▸ Exercise
Scan the listing for the word "cooking" and report every line that contains it.

▸ The data
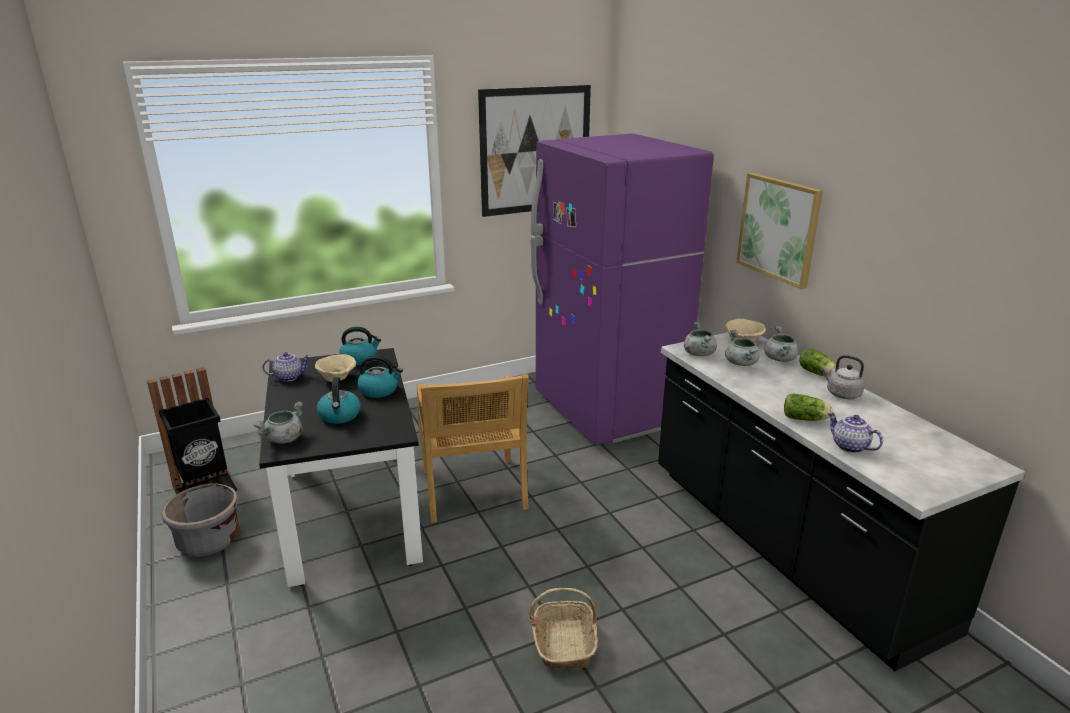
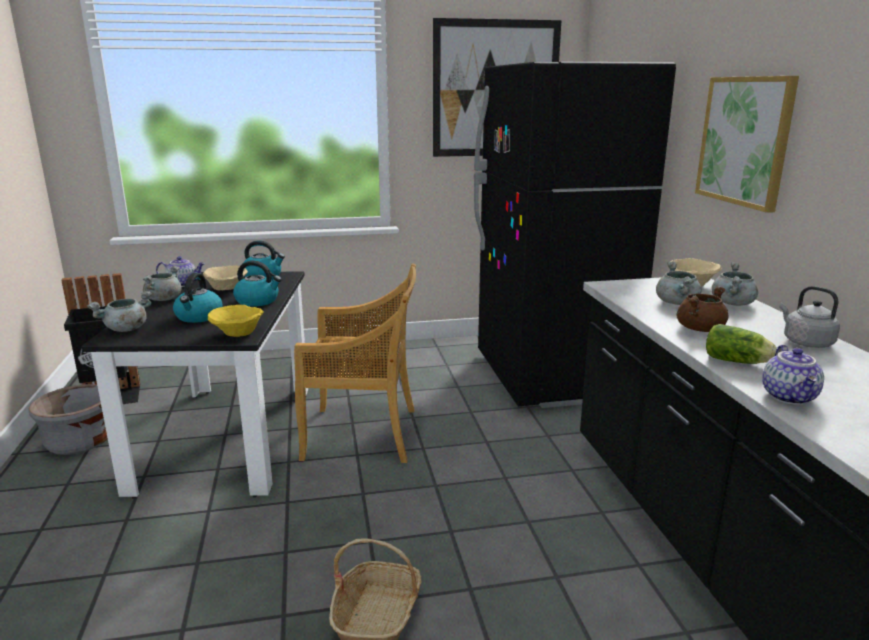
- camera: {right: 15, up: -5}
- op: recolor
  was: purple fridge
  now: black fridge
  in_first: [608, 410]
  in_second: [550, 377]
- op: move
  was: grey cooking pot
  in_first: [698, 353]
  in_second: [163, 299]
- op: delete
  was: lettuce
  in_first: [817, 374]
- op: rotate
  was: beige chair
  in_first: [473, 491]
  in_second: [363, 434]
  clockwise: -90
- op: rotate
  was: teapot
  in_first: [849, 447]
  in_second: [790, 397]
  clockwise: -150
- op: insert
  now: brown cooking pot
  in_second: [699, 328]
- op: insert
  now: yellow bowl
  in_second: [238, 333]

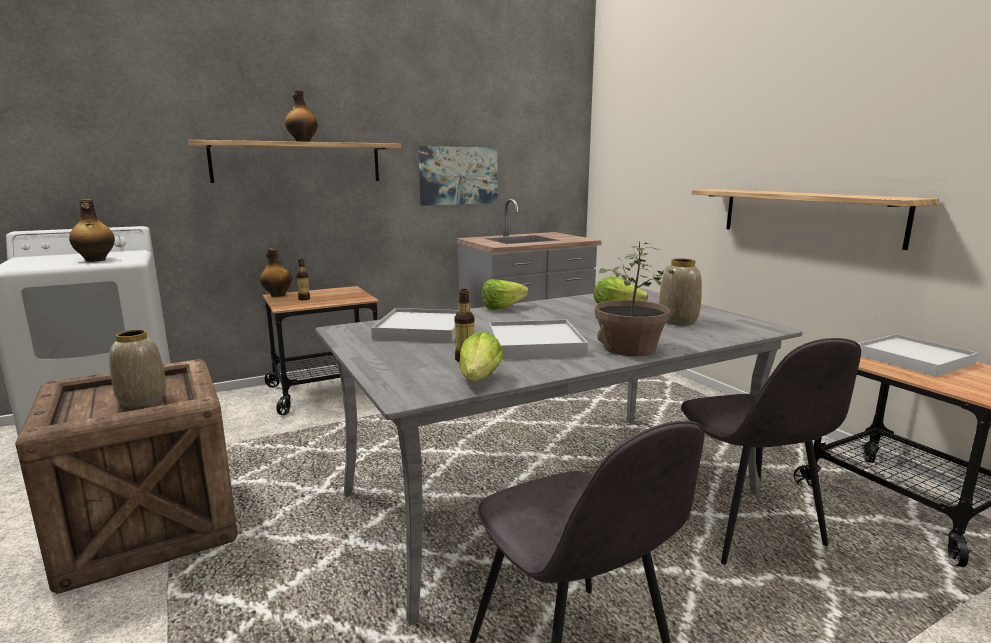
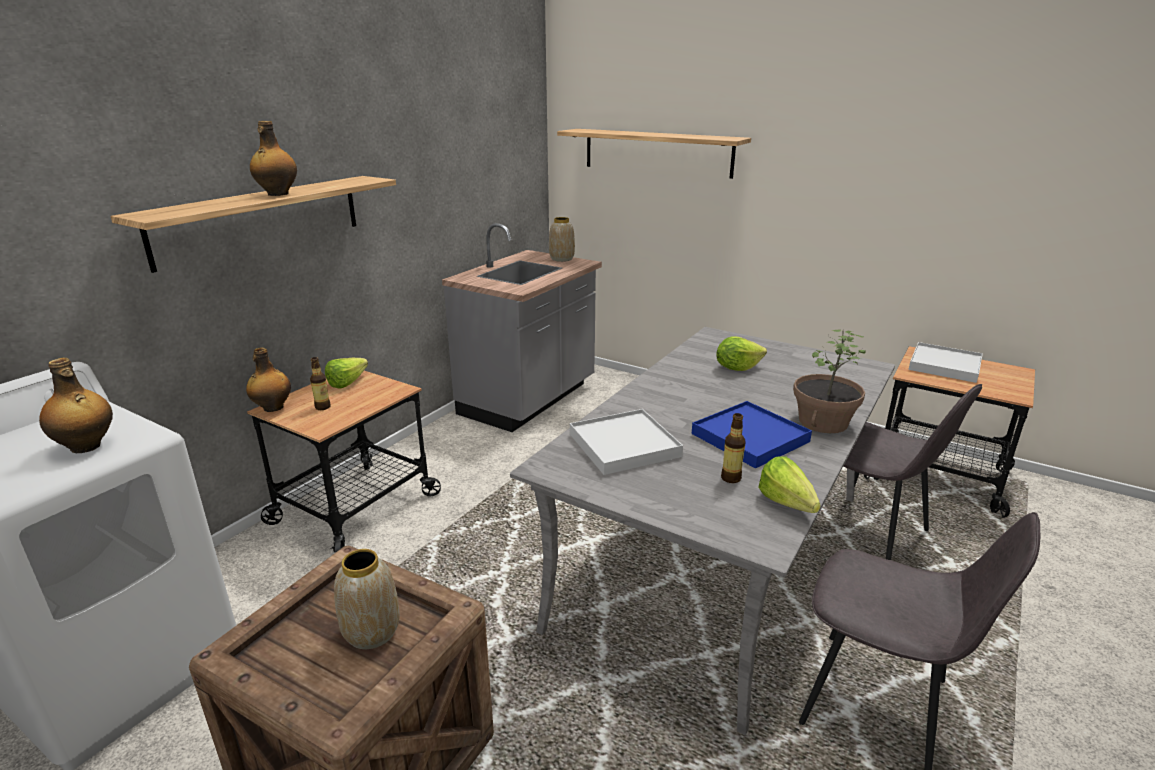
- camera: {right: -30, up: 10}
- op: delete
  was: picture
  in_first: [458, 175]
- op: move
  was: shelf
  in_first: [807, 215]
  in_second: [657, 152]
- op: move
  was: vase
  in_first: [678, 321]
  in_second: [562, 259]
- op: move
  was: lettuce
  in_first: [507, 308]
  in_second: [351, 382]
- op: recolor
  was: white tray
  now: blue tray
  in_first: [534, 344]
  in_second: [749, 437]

▸ Result of this exercise
  was: grey cooking pot
  now: brown cooking pot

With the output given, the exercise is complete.